Corruption is so entrenched that whistleblowers who have exposed major scandals have fled the country. One such person is the former executive director of the Consumer Affairs Authority, Thushan Gunawardena, who left for Australia.

Gunawardena had accused Rajapaksa’s trade minister, Bandula Gunawardene, of numerous frauds, including one involving the importation of faulty gas cylinders despite “multiple written warnings.” The cylinders were blamed for several deaths. The former minister denies all wrongdoing.

Gunawardena claimed that he was subsequently harassed to the point that he could no longer work, and that after resigning he received death threats and was repeatedly summoned by police.

“Corruption is a way of life in Sri Lanka and mostly the fault of the business leaders in the country, who are robbing the resources by not paying the due taxes,” Gunawardena said. “That is partly the reason why we have large companies posting profits quarter after quarter, yet the host economy is continuously underperforming.”

Many experts question whether the IMF’s demands alone will be enough to ensure the problem is addressed. Bhavani Fonseka, a constitutional lawyer, has her doubts.

“What is critical is for all stakeholders, including the opposition, civil society and media, to monitor this process and pressure the government to implement the framework,” she said, stressing the key is whether Sri Lanka will continue to be plagued by a lack of political will, insufficient capacity, limited expertise and other obstacles that have undermined the functioning of the bribery commission.

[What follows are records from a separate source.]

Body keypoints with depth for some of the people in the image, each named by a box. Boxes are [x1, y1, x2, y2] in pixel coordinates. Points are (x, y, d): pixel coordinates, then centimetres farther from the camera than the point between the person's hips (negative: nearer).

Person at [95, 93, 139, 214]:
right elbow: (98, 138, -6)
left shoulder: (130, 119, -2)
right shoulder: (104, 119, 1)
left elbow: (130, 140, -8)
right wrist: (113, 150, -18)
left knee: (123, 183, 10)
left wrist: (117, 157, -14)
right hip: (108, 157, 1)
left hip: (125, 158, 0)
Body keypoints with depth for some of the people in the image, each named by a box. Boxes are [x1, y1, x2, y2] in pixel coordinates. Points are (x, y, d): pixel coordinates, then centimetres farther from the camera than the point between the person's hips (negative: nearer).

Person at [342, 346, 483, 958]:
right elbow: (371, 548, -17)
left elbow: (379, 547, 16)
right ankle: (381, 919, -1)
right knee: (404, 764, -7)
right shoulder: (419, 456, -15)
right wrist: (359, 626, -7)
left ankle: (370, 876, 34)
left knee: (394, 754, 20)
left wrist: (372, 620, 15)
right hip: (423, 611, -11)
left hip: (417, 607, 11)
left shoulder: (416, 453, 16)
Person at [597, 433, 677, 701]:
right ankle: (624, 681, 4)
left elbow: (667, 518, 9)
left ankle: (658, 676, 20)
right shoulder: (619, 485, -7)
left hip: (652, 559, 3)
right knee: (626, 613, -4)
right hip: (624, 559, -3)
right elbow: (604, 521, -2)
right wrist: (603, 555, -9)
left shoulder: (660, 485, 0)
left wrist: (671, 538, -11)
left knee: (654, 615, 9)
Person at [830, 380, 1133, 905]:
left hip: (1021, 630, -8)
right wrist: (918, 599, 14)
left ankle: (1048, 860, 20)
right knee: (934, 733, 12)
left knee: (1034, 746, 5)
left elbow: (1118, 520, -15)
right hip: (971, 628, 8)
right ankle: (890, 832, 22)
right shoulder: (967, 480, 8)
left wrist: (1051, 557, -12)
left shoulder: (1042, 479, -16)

Activist Melani Gunathilaka is even more skeptical. While she said the law looks good on paper, it was passed by a parliament that includes politicians facing corruption allegations. “Without ensuring transparency across the whole process, and without strict measures, I don’t think the bill would work,” she said. “There needs to be a monitoring mechanism not just by a committee appointed by the president or ministers but by a committee appointed by the people.”

Still, others are more optimistic, as they say the new bill tackles some issues.

“For example, it was then not possible for the bribery commission to engage in joint investigations, or even share information with the police or the Financial Investigations Unit of the central bank,” said professor Rohan Samarajiva, founding chair of the think tank LIRNEasia. “Now such joint investigations are explicitly permitted.”

Samarajiva said the previous asset declaration procedure, which required hard copies to be filled out every year and submitted to designated bureaucrats — who may or may not have kept them in secure conditions — was dysfunctional. “The new act introduces online asset declarations that cut out the questionable intermediaries,” he said, adding, “Provisions to make public asset declarations stripped of sensitive personal information have been introduced.”

He also explained that under the old law it was up to the bribery commission to conduct all prosecutions, and that their lawyers were inexperienced and paid less compared with peers in the Attorney General’s Department. The new law allows the commission to seek the assistance of the attorney general.

Samarajiva agreed that implementation is what matters, but said the new law “has created the necessary conditions” for success.